Temos um enredo aparentemente simples: uma mulher acorda de madrugada por causa de pesadelos violentos e, sem mais nem menos, para de consumir e cozinhar qualquer comida de origem animal.

‘’Eu tive um sonho…’’, diz Yeonghye ao marido enquanto joga no lixo os potes da geladeira que continham carne. A partir desse ponto, a história toma um rumo cada vez mais perturbador.

Engana-se quem pensa que a trama é meramente um discurso em prol do modo de vida vegetariano. Trata-se do direito de escolha de uma mulher que busca se afastar da natureza animalesca e violenta do ser humano (o que, apesar da fragilidade do corpo e da intervenção alheia, resiste).

O livro A Vegetariana é um romance pequeno, numa linguagem muito clara e de fácil entendimento, além de ser dividido em três partes e com diferentes vozes.

Nenhuma delas contém uma narrativa da própria personagem, mas sim da sua família que, por sua vez, acaba sendo lançada nesse vórtice de terror, erotismo e loucura.

Na primeira parte, o narrador é o marido. Um homem medíocre da classe média coreana que escolheu sua esposa não pelo amor e, sim, pela aparente normalidade.

Ele a descreve como alguém sem nenhum charme especial, com uma personalidade sem excepcionalidade. Compartilhamos da sua surpresa quando as ações da mesma explodem, fugindo do controle e tornando-se cada vez mais radicais.
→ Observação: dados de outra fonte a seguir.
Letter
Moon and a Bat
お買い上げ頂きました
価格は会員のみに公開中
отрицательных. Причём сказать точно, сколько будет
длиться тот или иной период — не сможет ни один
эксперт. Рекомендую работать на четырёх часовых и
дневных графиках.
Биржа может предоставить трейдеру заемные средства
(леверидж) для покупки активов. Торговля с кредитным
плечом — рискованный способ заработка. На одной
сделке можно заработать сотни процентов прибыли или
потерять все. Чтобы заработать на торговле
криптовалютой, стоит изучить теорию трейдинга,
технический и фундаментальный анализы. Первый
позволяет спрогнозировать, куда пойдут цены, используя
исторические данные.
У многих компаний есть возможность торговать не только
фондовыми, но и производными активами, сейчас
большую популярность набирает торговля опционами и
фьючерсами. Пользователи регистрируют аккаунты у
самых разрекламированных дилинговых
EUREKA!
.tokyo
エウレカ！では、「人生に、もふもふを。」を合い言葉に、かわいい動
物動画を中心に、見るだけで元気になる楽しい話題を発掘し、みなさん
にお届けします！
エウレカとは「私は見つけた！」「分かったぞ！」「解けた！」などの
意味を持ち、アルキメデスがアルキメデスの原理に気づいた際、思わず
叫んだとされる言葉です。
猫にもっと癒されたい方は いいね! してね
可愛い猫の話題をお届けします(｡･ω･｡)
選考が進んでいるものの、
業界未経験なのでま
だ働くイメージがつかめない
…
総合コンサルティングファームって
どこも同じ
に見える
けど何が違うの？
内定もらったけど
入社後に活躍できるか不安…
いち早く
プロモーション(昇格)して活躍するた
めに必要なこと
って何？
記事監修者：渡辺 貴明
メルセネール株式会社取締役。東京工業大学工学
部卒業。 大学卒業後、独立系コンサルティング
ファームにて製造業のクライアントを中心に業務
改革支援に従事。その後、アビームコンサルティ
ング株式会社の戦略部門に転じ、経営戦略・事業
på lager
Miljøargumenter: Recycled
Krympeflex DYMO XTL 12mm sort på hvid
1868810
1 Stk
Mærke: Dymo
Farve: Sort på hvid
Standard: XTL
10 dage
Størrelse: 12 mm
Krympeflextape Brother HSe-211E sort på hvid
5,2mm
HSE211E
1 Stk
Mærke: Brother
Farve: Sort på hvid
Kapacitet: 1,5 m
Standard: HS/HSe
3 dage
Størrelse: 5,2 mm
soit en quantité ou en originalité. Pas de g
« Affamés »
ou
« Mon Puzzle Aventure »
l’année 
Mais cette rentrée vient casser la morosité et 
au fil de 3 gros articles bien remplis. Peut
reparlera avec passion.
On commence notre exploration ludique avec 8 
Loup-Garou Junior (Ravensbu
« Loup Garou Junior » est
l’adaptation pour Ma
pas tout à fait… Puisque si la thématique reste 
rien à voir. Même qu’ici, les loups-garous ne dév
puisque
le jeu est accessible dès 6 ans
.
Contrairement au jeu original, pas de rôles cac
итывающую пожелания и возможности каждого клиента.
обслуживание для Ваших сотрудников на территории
A segunda parte, por sua vez, é narrada pelo cunhado. Chamada de ‘’A Mancha Mongólica’’, assume a parte erótica do livro.

A questão sexual é um tema recorrente na literatura do leste asiático, onde autores como Yasunari Kawabata e Jun’ichiro Tanizaki são referências nesse aspecto.

Nas páginas da escritora coreana Han Kang nos lembramos dessa tradição ao depararmos com uma obsessão sexual bizarra, com consequências inimagináveis que definem a transição da Yeonghye.

Por fim, a obra fecha com o ponto de vista da irmã mais velha. Chamada de ‘’Árvores em Chamas’’, essa terceira parte é a minha favorita.

Conhecemos um pouco dessa mulher que tenta ser responsável e não desmoronar diante de tantos problemas e receios.

A discussão sobre o que é a sanidade e loucura, juntamente com as lembranças da infância de ambas, as frustrações e arrependimentos de sua vida atual são pontos fortes, únicos e realmente sinceros.

Kafka?

Creio que outros leitores sentiram semelhanças com o clássico A Metamorfose, do aclamado escritor Franz Kafka.

Han Kang explora com perfeição esse universo ‘’kafkaniano’’, termo no qual remete a algo esquisito, exótico e de caráter surreal, situações essas que são muito presentes na obra do Kafka.

Conclusão

A Vegetariana, de Han Kang, foi responsável pelo reconhecimento mundial da autora e, inclusive, ganhou o prêmio Man Booker Prize de 2006.

Além de ser importantíssimo para a literatura sul-coreana e oriental, tornou-se um verdadeiro clássico contemporâneo.

Se você tem interesse em ler uma história diferente mas com uma prosa impactante e cheia de força, não deixe de dar uma chance ao livro A Vegetariana.